Cornelia and Her Jewels
The first photo shows the Barnes tableau commonly called by wagon fans, “Cornelia and Her Jewels.” This term had been tacked on about 1946 more or less for identification purposes. Just who first used that name isn’t exactly known. Perhaps the central carved figure is Cornelia. Anyway, that’s as good a name for identification as any. This wagon was built by Louis Berg in winter of 1920-21 at the Culver City quarters using Bode carvings and is perhaps the most attractive tableau wagon ever to appear on the Barnes show. It shows the professional touch of a master wagon builder and looks like one of the fine ones turned out by Bode, Moeller, and others in years gone by. (1)
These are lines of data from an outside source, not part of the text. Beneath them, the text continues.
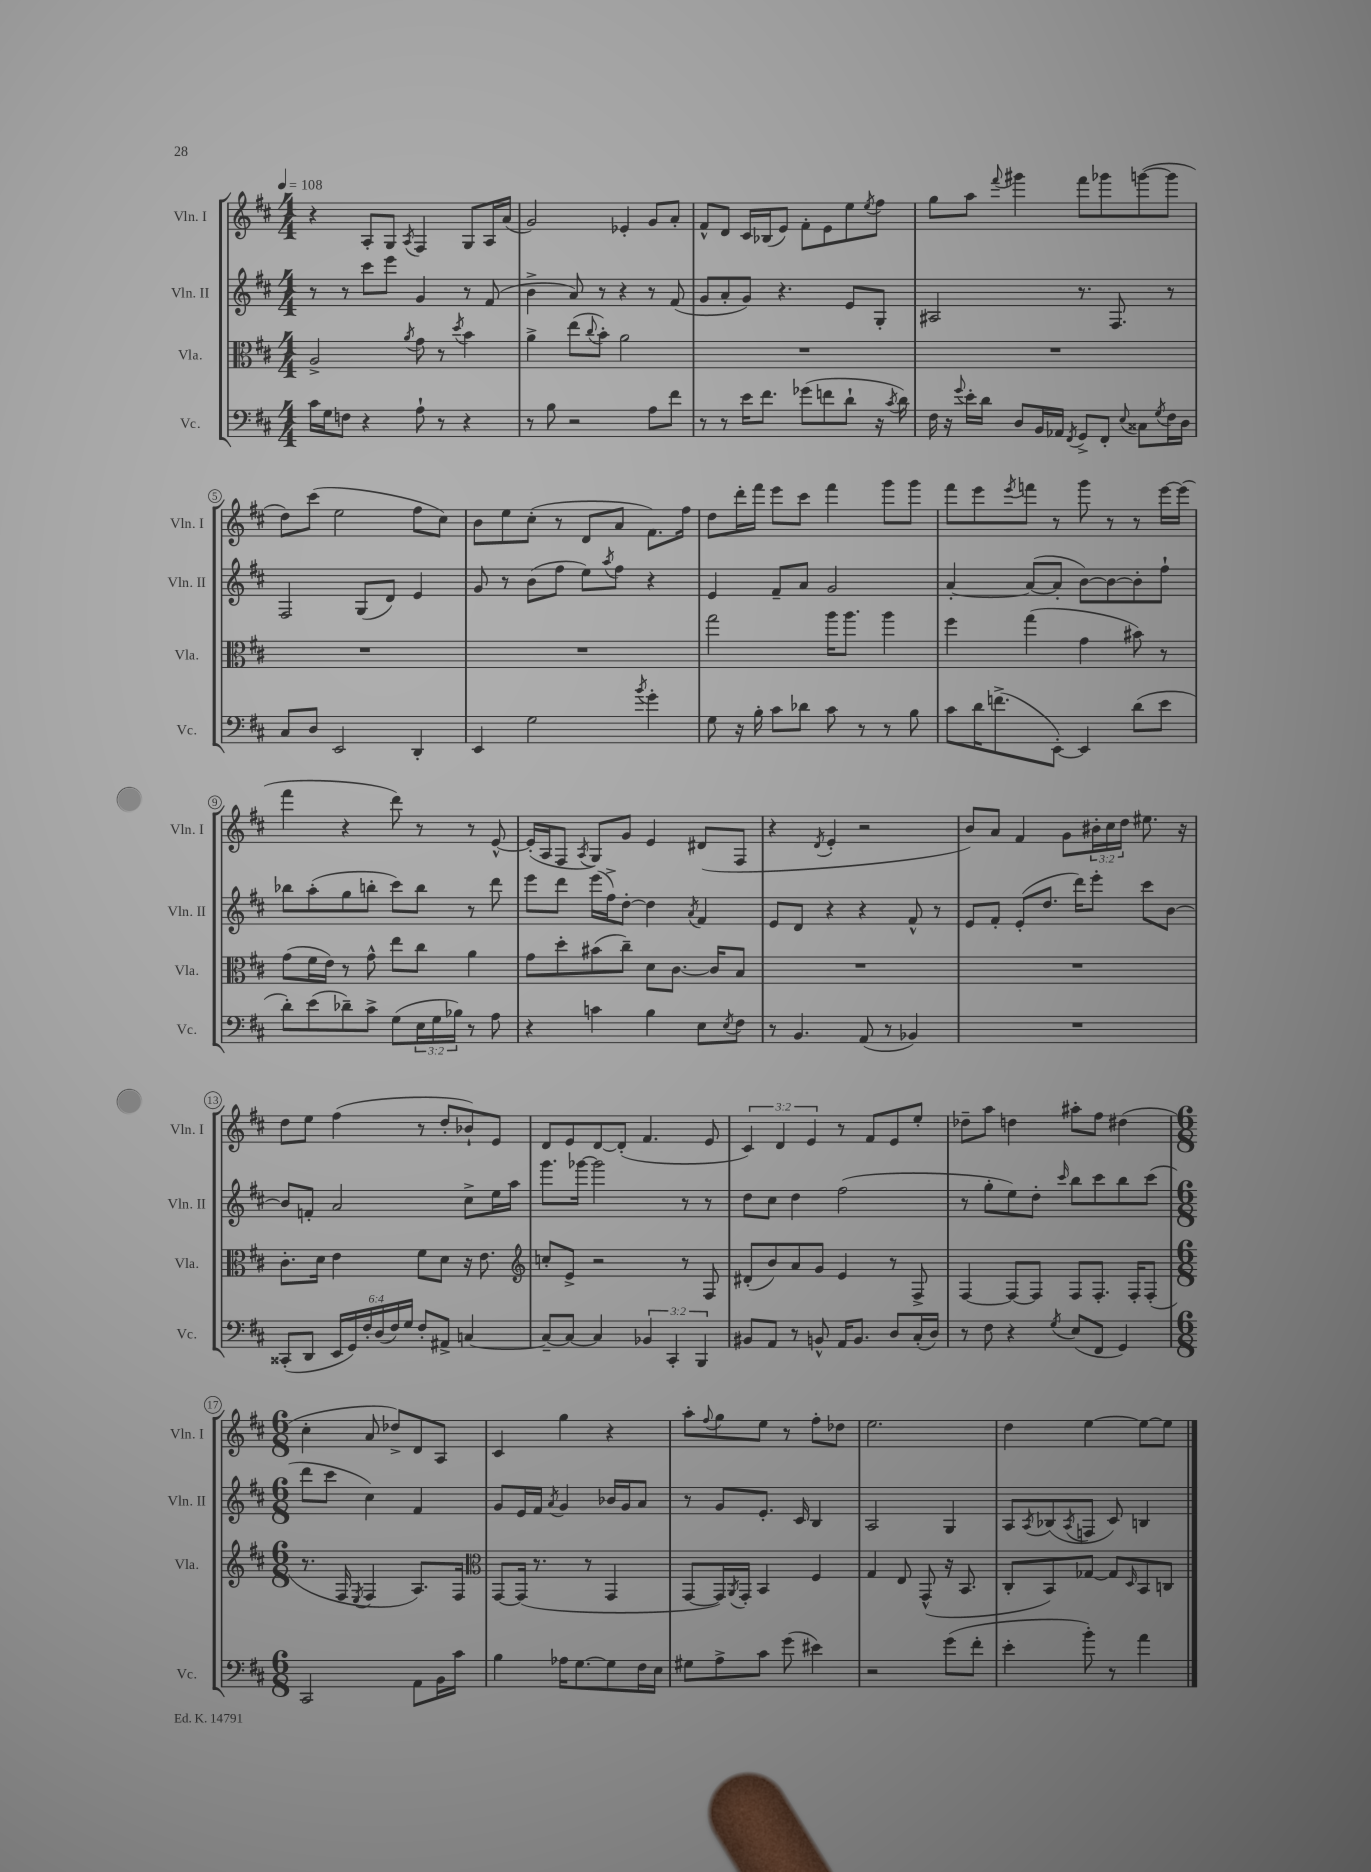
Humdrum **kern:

**kern	**kern	**kern	**kern
*part4	*part3	*part2	*part1
*staff4	*staff3	*staff2	*staff1
*I"Vc.	*I"Vla.	*I"Vln. II	*I"Vln. I
*I'Vc.	*I'Vla.	*I'Vln. II	*I'Vln. I
*clefF4	*clefC3	*clefG2	*clefG2
*k[f#c#]	*k[f#c#]	*k[f#c#]	*k[f#c#]
*M4/4	*M4/4	*M4/4	*M4/4
*MM108	*MM108	*MM108	*MM108
=1	=1	=1	=1
16c#\LL	2A^/	8r	4r
16G\J	.	.	.
8Fn\J	.	8r	.
4r	.	8ccc#\L	8A'/L
.	.	8eee\J	8G/J
.	8qa/	.	8qA/
8A`\	8g\	4g/	4F#/
8r	8r	.	.
.	8qdd/	.	.
4r	4b\	8r	8G/L
.	.	(8f#/	16A/L
.	.	.	(16a/JJ
=2	=2	=2	=2
8r	4a^\	4b^\	2g/)
8B\	.	.	.
2r	(8ee\L	8a/)	.
.	8qqcc#/	.	.
.	8b'\J)	8r	.
.	2a\	4r	4e-X'/
8A\L	.	8r	8g/L
8f#\J	.	(8f#/	8a'/J
=3	=3	=3	=3
8r	1r	8g/L	8f#^^/L
8r	.	8a'/	8d/J
16e\KL	.	8g/J)	16c#/LL
8.f#\J	.	.	(16B-X/J
.	.	4.r	8e/J)
(8g-X\L	.	.	8f#'\L
8fn\	.	.	8e\
8d`\J	.	8e/L	8ee\
.	.	.	8qee/
16r	.	8G'/J	8ff#\J
8qc#/	.	.	.
16d\)	.	.	.
=4	=4	=4	=4
16F#\	1r	2A#X/	8gg\L
16r	.	.	.
8qqg/	.	.	.
16e'\LL	.	.	8aa\J
16d\JJ	.	.	.
.	.	.	8qqfff#/
8D/L	.	.	4ggg#X\
16BB/L	.	.	.
16AA-X/JJ	.	.	.
8qFF#/	.	.	.
8GG^/L	.	8.r	8fff#\L
8FF#'/J	.	.	8ggg-X\
.	.	8.F#/	.
8qqE/	.	.	.
8C##X\L	.	.	([8gggn\
8qG/	.	.	.
16F#\L	.	8r	8ggg\J]
16D\JJ	.	.	.
!!LO:LB:g=z
=5	=5	=5	=5
8C#/L	1r	2F#/	8dd\L)
8D/J	.	.	(8ccc#\J
2EE/	.	.	2ee\
.	.	(8G/L	.
.	.	8d/J)	.
4DD'/	.	4e/	8ff#\L
.	.	.	8cc#\J)
=6	=6	=6	=6
4EE/	1r	8g/	8b\L
.	.	8r	8ee\
2G\	.	(8b\L	(8cc#'\J
.	.	8ff#\J	8r
.	.	8ee\L)	8d/L
.	.	8qaa/	.
.	.	8ff#\J	8a/J
8qb/	.	.	.
4g'\	.	4r	8.f#\L)
.	.	.	16ff#\Jk
=7	=7	=7	=7
8G\	2gg\	4e/	8dd\L
16r	.	.	16ddd'\L
16B'\	.	.	16fff#\JJ
8c#\L	.	8f#~/L	8eee\L
8d-X\J	.	8a/J	8ccc#\J
8c#\	16aa\KL	2g/	4fff#\
.	8.aa\J	.	.
8r	.	.	.
8r	4aa\	.	8ggg\L
8B\	.	.	8ggg\J
=8	=8	=8	=8
8c#\L	4ff#\	[4a'/	8fff#\L
16d\K	.	.	8eee\
(8.fn^\	.	.	.
.	.	.	8qeee/
.	(4gg\	(8a/L_	8fffn\J
[8EE'\J)	.	8a'/J]	8r
4EE/]	4g\	[8b\L)	8ggg\
.	.	8b\_	8r
(8d\L	8b#X\)	8b'\]	8r
8e\J	8r	8ff#`\J	[16eee\LL
.	.	.	(16eee\JJ]
!!LO:LB:g=z
=9	=9	=9	=9
8d'\L)	(8g\L	8bb-X\L	4fff#\
(8e\	16f#\L	(8aa'\	.
.	16e\JJ)	.	.
8d-X~\)	8r	8gg\	4r
8c#^\J	8g^^\	8bbn'\J	.
(8G\L	8ee\L	8ccc#\L)	8ddd\)
24E\L	8cc#\J	8bb\J	8r
24G\	.	.	.
24B-X\JJ)	.	.	.
8r	4a\	8r	8r
8A\	.	8ddd\	[8e^^/
=10	=10	=10	=10
4r	8g\L	8eee\L	(16e'/LL]
.	.	.	16A/J
.	8dd'\	8ddd\J	8F#/J
.	.	.	8qA/
4cn\	(8b#X\	(16eee\LL	8G/L)
.	.	16ff#^\J)	.
.	8cc#~\J)	[8dd'\J	8g/J
4B\	8d\L	4dd\]	4e/
.	[8.c#\J	.	.
.	.	8qa/	.
8E\L	.	4f#/	(8d#X/L
.	16c#/KL]	.	.
8qE/	.	.	.
8F#\J	8B/J	.	8F#/J
=11	=11	=11	=11
8r	1r	8e/L	4r
4.BB/	.	8d/J	.
.	.	.	8qd/
.	.	4r	4e'/
(8AA/	.	4r	2r
8r	.	.	.
4BB-X/)	.	8f#^^/	.
.	.	8r	.
=12	=12	=12	=12
1r	1r	8e/L	8b/L)
.	.	8f#'/J	8a/J
.	.	(8e'/L	4f#/
.	.	8.dd/J	.
.	.	.	8g\L
.	.	16ddd\KL)	.
.	.	8eee'\J	24b#X'\L
.	.	.	24cc#\
.	.	.	24dd\JJ
.	.	8ccc#\L	8.ee#X\
.	.	[8b\J	.
.	.	.	16r
!!LO:LB:g=z
=13	=13	=13	=13
(8CC##X'/L	8.c#'\L	8b/L]	8dd\L
8DD/J	.	8fn'/J	8ee\J
.	16d\Jk	.	.
24EE/LL	4e\	2a/	(4ff#\
24GG/)	.	.	.
24F#'/	.	.	.
(24D/	.	.	.
24F#/)	.	.	.
24G/JJ	.	.	.
8F#'/L	8f#\L	.	8r
8AA#X^/J	8d\J	.	8dd'/L
[4Cn/	16r	8cc#^\L	8b-X`/)
.	8.e\	.	.
.	.	16ee\L	8e/J
.	.	16aa\JJ	.
=14	=14	=14	=14
*	*clefG2	*	*
8C~/L_	8ccn'/L	8.ggg\L	8d/L
8C/J_	8e^/J	.	8e/
.	.	[16ggg-X\Jk	.
4C/]	2r	2ggg-\]	[8d/
.	.	.	(8d'/J]
6BB-X/	.	.	4.f#/
6CC#'/	.	.	.
.	8r	8r	.
6BBB/	.	.	.
.	8F#/	8r	8e/
=15	=15	=15	=15
8BB#X/L	(8d#X'/L	8dd\L	6c#/)
8AA/J	8b/)	8cc#\J	.
.	.	.	6d/
8r	8a/	4dd\	.
.	.	.	6e/
8BBn^^/	8g/J	.	.
16AA/KL	4e/	(2ff#\	8r
8.BB/J	.	.	.
.	.	.	8f#/L
8D/L	8r	.	8e/
(16C#'/L	8F#^/	.	8ee'/J
16D/JJ)	.	.	.
=16	=16	=16	=16
8r	[4F#/	8r	8dd-X~\L
8F#\	.	8gg'\L	8aa\J
4r	8F#/L_	8ee\)	4ddn\
.	8F#/J]	8dd'\J	.
8qG/	.	16qqccc#/	.
(8E/L	8F#/L	8bb\L	8aa#X'\L
8FF#/J	8.F#'/J	8ccc#\	8ff#\J
4GG/)	.	8bb\	(4dd#X\
.	16F#'/KL	.	.
.	(8F#'/J	(8ccc#\J	.
!!LO:LB:g=z
=17	=17	=17	=17
*M6/8	*M6/8	*M6/8	*M6/8
2CC#/	8.r	8ddd\L	4cc#'\
.	.	8ccc#\J	.
.	16F#/	.	.
.	8qE/	.	.
.	4F#/	4cc#\)	8a/
.	.	.	8dd-X^/L)
8AA\L	8.A/L)	4f#/	8d/
16BB\L	.	.	8A/J
16c#\JJ	16F#/Jk	.	.
=18	=18	=18	=18
*	*clefC3	*	*
4B\	[8GG/L	8g/L	4c#/
.	(16GG/Jk]	16e/L	.
.	8.r	16f#/JJ	.
.	.	8qa/	.
16A-X\KL	.	4g/	4gg\
[8.G\	.	.	.
.	8r	.	.
8G\]	4GG/	16b-X/LL	4r
.	.	16g/J	.
16F#\L	.	8a/J	.
16E\JJ	.	.	.
=19	=19	=19	=19
8G#X\L	[8GG/L	8r	8aa'\L
.	.	.	8qqff#/
8A^\	16GG/L])	8g/L	8gg\
.	8qAA/	.	.
.	16GG'/JJ	.	.
8c#\J	4BB/	8.e'/J	8ee\J
(8g\	.	.	8r
.	.	16c#/	.
4e#X\)	4F#/	4B/	8ff#'\L
.	.	.	8dd-X\J
=20	=20	=20	=20
2r	4G/	2A/	2.ee\
.	8E/	.	.
.	(8GG^^/	.	.
(8g\L	16r	4G/	.
.	8.BB/	.	.
8f#'\J	.	.	.
=21	=21	=21	=21
4e'\	8C#'/L	8A/L	4dd\
.	.	8qA/	.
.	8BB/)	(8B-X/	.
.	.	8qA/	.
8b'\)	[8G-X/J	8Fn/J	[4ee\
8r	8G-/L]	8c#/)	.
.	16qqD/	.	.
4a\	8BB/	4Bn/	8ee\L_
.	8Cn/J	.	8ee\J]
==	==	==	==
*-	*-	*-	*-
(Al. G. Barnes Circus, carrying the Side Show Band in parade, Minona, Minn. June 17, 1924 – Walker Morris photo)
It was used on the Barnes show from 1921 through the 1924 season as the sideshow bandwagon. The final regular parade was given by the Al G. Barnes Circus July 14, 1924, of Denver, Colorado. After the 1924 season, it is assumed this wagon was stored at winter quarters and then went to the studio rental service and hence to Jimmy Woods.
(1946 – Joseph Bradbury Album # 15 – photo # 47A – Cornelia and her Jewels air calliope – in Peoria, IL.)
In 1946 Frank Meyers of Peoria, Ill. got the carvings that had come off the long before dismantled wagon and were now strewn about the Woods lot in Venice and took them to Peoria to put on a wonderfully built little air calliope wagon he had constructed. For years the origin of the carvings Meyers had picked up in Venice remained a mystery to wagon historians, We knew they must have come from an old Barnes wagon because they had come from the Woods lot which at that time stored the remaining parade wagons of the show, but no one seemed to be able to recall such a wagon bearing the Cornelia carvings, nor could anyone find a photo of such a wagon. In 1955 Walker Morris, an old Barnes musician, who had been on the show in 1924 came up with a couple of photos of the original wagon and hence the mystery was solved. So far as it is known, the little air calliope that Meyers built is still in Peoria.
(1) excerpts from the Circus Wagon History files, Bandwagon, Vol. 3, No. 4 (Jul-Aug), 1959, pp. 3-4
(2) Fielding Band Chariots by Richard Conover, pp. 32-34.